Aim of the task: Print again, with no changes, the part of the entries that opens with the line containing "The body of the smiling woman: at" and closes with the line containing "Answer: approximately 0°". Include both of those lines.

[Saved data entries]

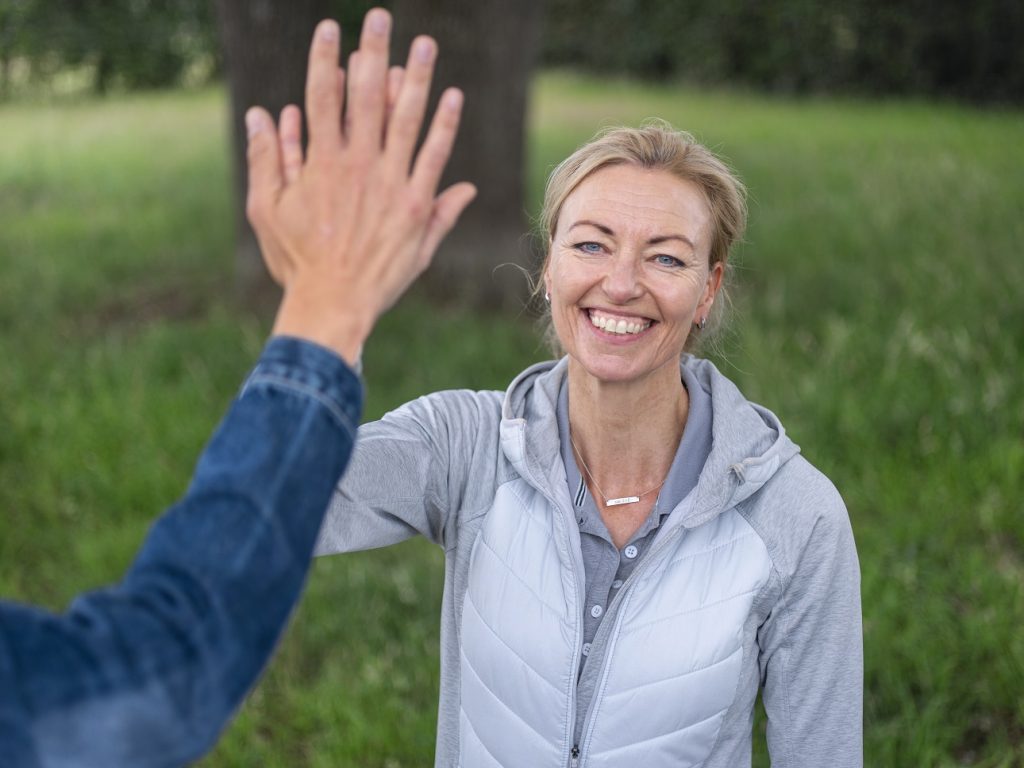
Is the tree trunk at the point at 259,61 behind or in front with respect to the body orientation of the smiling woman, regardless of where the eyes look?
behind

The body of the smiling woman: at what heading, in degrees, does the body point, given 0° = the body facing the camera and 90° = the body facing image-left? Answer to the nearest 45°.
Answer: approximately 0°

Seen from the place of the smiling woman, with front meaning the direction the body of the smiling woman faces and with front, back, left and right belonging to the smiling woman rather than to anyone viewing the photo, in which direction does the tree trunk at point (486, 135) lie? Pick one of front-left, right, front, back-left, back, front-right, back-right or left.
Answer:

Solved problem:
The body of the smiling woman: at what heading, in degrees, does the body point, given 0° = the body facing the camera and 90° = the body facing image-left? Answer to the nearest 45°.
Answer: approximately 0°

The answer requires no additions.